There is a reason why I pick books after much consideration. It has got nothing to do with my overzealous life. It’s because I fear that I will die before reading the best literature on the face of the Earth. So, just like my friends, I pick my books very carefully.
Anyway, I picked Milk Teeth by Amrita Mahale because a. it was Longlisted for the JCB prize for Literature 2019, and b. After stalking the author on Instagram, I got to know that she is a Product manager working in AI for public health.
Remember that feeling when you feel jealous of a friend for accomplishing something that you always wanted to do? I had the same feeling, except that Amrita is not my friend.
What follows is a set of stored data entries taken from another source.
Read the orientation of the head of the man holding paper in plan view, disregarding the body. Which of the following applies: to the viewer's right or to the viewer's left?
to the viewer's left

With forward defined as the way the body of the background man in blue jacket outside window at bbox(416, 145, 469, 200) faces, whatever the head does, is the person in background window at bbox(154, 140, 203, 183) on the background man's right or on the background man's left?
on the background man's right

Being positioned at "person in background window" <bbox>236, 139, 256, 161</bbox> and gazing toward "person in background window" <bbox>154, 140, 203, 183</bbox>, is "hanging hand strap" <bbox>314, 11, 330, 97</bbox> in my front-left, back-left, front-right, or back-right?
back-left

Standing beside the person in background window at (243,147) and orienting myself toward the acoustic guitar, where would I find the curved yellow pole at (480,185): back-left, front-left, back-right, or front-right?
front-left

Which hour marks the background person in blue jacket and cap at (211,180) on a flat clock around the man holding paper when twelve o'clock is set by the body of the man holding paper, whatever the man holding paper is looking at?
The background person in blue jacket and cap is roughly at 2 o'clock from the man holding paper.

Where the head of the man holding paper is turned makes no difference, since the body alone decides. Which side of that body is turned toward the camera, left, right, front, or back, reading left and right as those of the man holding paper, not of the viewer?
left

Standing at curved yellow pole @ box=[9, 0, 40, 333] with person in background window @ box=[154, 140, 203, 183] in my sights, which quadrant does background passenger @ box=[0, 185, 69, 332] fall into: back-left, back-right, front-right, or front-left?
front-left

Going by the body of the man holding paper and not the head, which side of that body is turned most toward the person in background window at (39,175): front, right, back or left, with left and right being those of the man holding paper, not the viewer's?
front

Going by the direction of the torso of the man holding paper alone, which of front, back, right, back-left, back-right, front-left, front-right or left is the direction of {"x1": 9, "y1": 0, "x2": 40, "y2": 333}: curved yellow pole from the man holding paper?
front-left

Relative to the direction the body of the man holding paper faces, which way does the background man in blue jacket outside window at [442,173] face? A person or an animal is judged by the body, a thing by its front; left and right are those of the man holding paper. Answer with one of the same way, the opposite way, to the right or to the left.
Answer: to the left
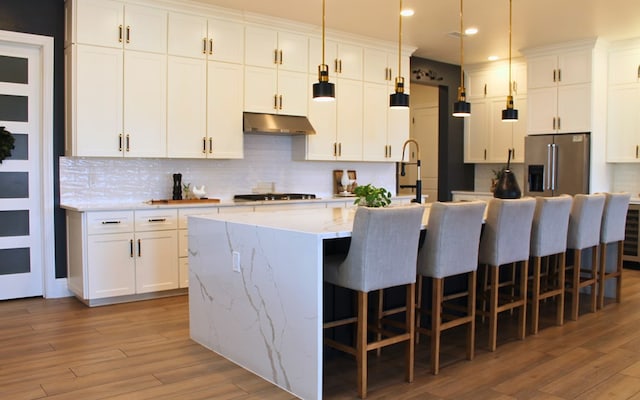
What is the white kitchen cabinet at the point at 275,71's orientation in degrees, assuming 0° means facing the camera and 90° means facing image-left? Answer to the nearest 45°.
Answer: approximately 315°

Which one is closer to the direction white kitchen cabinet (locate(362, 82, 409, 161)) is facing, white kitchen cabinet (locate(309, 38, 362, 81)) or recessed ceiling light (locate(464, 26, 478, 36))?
the recessed ceiling light

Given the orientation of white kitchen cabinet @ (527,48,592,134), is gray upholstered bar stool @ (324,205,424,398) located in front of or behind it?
in front

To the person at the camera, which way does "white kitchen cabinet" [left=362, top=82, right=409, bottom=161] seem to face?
facing the viewer and to the right of the viewer

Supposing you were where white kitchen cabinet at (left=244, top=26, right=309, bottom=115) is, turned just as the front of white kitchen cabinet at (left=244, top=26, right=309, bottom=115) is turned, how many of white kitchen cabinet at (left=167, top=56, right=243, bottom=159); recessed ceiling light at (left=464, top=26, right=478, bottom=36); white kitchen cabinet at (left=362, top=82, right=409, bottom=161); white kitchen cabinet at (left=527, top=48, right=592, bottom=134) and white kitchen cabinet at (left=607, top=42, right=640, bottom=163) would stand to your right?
1

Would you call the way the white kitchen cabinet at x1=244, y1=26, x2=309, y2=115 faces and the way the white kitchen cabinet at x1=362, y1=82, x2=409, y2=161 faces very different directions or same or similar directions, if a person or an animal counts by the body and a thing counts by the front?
same or similar directions

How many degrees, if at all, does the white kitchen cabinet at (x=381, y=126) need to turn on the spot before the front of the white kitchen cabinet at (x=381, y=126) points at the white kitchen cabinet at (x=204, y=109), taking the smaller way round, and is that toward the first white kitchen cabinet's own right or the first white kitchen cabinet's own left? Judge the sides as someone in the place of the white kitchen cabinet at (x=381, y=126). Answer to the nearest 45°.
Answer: approximately 90° to the first white kitchen cabinet's own right

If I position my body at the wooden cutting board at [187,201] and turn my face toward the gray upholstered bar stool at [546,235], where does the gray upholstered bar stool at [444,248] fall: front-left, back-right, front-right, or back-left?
front-right

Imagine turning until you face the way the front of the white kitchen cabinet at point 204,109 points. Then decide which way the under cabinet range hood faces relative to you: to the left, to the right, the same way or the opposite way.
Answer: the same way

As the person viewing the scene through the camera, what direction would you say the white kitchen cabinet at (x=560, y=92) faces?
facing the viewer and to the left of the viewer

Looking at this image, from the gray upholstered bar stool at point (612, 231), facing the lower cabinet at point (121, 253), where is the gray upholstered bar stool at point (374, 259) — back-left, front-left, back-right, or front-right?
front-left

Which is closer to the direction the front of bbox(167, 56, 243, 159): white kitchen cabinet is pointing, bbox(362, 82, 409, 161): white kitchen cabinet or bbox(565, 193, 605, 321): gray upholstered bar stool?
the gray upholstered bar stool

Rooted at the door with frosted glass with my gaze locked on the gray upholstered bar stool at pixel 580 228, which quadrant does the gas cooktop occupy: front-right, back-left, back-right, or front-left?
front-left

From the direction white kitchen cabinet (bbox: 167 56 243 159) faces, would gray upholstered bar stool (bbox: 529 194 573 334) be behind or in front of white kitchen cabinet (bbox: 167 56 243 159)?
in front
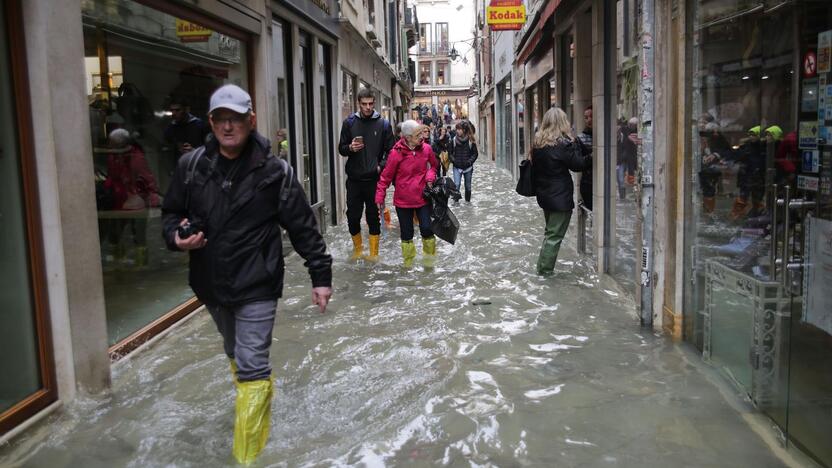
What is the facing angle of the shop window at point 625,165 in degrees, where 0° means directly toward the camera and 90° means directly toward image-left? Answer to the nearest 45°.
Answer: approximately 90°

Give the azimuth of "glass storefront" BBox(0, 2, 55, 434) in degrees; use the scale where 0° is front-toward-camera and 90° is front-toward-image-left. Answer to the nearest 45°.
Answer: approximately 315°

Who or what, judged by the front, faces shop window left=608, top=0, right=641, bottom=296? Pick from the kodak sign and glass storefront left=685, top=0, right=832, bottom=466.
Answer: the kodak sign

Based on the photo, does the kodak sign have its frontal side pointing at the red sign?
yes

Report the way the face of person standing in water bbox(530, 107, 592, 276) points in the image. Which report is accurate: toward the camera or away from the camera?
away from the camera
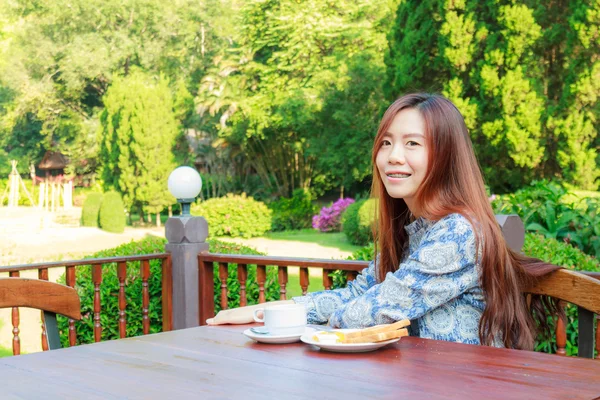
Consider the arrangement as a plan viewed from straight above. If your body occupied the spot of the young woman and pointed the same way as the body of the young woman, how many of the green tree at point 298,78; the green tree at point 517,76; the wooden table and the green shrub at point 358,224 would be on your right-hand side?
3

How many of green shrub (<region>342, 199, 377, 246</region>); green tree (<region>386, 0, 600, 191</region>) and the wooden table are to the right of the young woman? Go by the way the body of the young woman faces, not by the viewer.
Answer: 2

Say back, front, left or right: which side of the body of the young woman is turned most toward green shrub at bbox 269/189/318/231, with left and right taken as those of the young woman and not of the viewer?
right

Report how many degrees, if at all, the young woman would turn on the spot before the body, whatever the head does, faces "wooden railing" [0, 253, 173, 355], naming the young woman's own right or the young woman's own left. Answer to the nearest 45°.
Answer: approximately 45° to the young woman's own right

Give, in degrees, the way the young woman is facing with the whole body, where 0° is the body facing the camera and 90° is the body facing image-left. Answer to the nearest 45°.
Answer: approximately 90°

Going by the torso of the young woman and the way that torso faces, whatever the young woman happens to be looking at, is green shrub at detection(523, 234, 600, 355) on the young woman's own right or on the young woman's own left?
on the young woman's own right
But I was surprised (and ashamed) because now there was a person who had actually done it- wrote a book while staying in a hardcore technical profession. And here I was blaming by 9-to-5 seemingly satisfying job for ruining my “writing plans of a book.” The excuses we make, dammit!
I had already started admiring her secretly and I went straight for her book looking forward to finding some secret sauce to begin my writing career.
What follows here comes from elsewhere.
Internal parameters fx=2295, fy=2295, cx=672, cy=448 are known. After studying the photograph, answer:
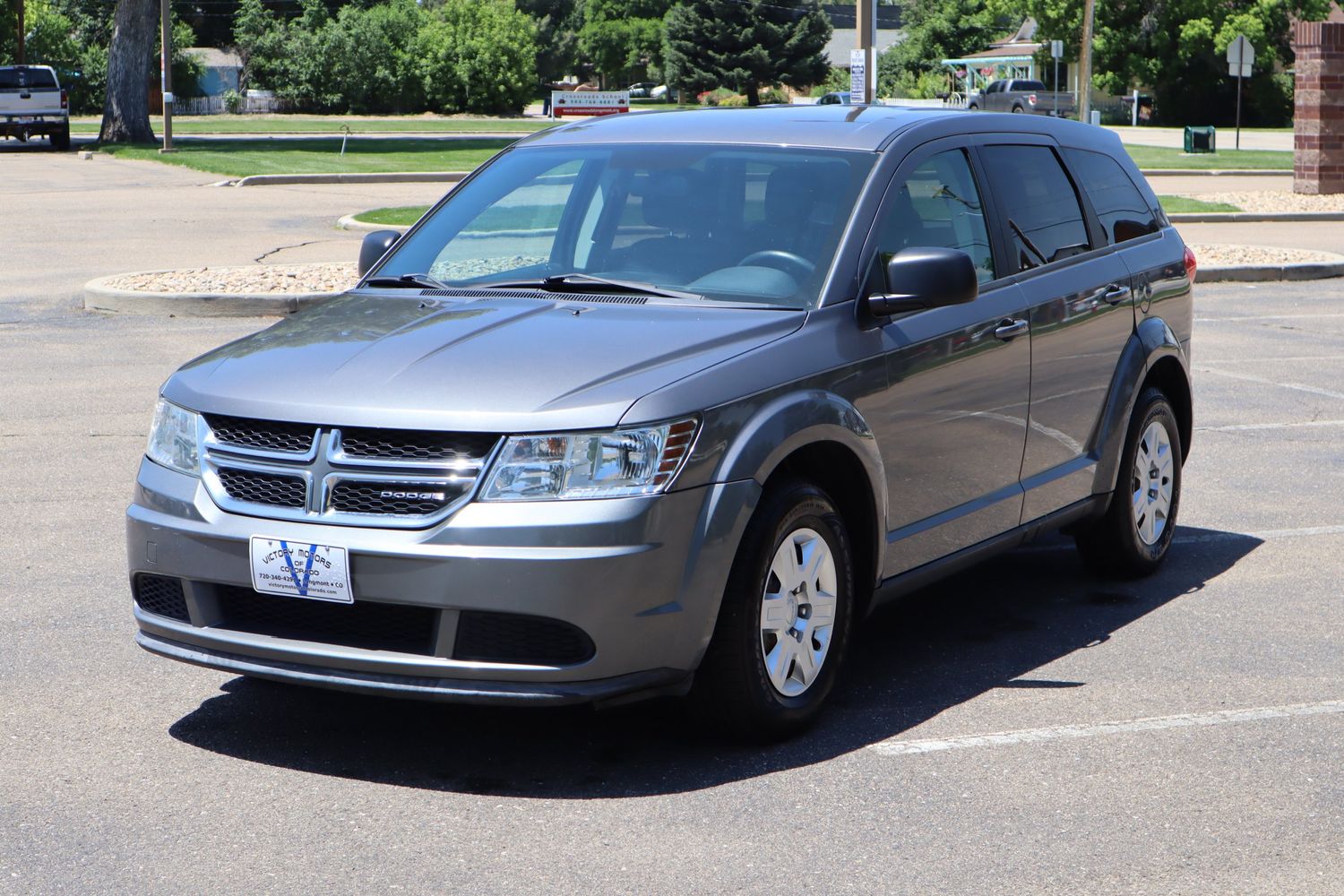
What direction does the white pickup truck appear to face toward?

I would admit here, I didn’t find the first few pages too alluring. Looking back, I think I know what it was. I was too critical. I thought it was too simple. A girl. A boy. They lived in the same building. They knew each other since the beginning of time (read: childhood). They are separated when one of them moves out to study but are reunited as adults when Kartik comes back to the city for a fancy job that pays him well. Since childhood, their mothers were best friends who cooked together and gossiped. Who could have stopped them from falling in love?
No one. Even their parents didn’t protest against what-they-thought-was their “love” and proposed their children to get married to each other.
Too simple, too simple, my mind kept telling me.
Why can’t you just let the book be? What do you want? A psycho-love-thriller?, my counter-self reproached me.
And then I found what I’ve been looking for.
It was there all along, but I had somehow failed to notice it. I had not paid attention to the character sketch of Mumbai that Amrita had painted–the land of Gateway of India, the city of the Taj Mahal Palace and Bollywood stars, the place where people came to live their dreams, the land where the sea embraced and shaped so many lives.
I have never lived in Mumbai. I have just been there twice. Yes! Just two times. But that’s no reason for anyone to stop loving the dream city.
There is an uncanny love that I have for Mumbai. It’s a lot different from what I have for Delhi, my home city.
Mumbai, for me, is a person with a charming personality. Well-dressed and attractive enough to make any person fall in love with her. But even with such good looks, the city has a heart of gold and she never admonishes anyone. Sit by her side in the evening and you’ll see the best sunsets in the world. Cry on her shores and she’ll wash away your tears. Laugh and she’ll laugh with you for days with incessant rains. Dream with her and she’ll show you how to chase them till they become a reality.
But try and hurt her with your religious propaganda, and she’ll hit you harder in the face. She won’t back down. Because she has built this city on dreams, not on hatred. She has built this city with love and she won’t let you shatter everything in one blow.
But then I saw the other side of the city in Milk teeth- crumbling, shattering under the weight of development, falling apart in the post-babri religious hatred. But still standing tall amidst all the chaos.
Through the characters that Amrita weaved, I looked at Mumbai through an altogether different lens–how a city loves and is loved by its residents, what makes a city stand out for its inhabitants, what makes them fear and leave the place they always called home.
Other than Mumbai, the two other things that I really liked in the book are the secret lives that both Ira and Kartik lived. That gave the book the kick it needed. After listening to Ira’s side of the story, I was turning the pages in anticipation to what Kartik had to say.
Overall, the book had me hooked till the end and I wouldn’t have settled for a better ending than the current one. So, pick this book if you love falling in love with new cities, new authors and new books. Because hey! It’s her debut.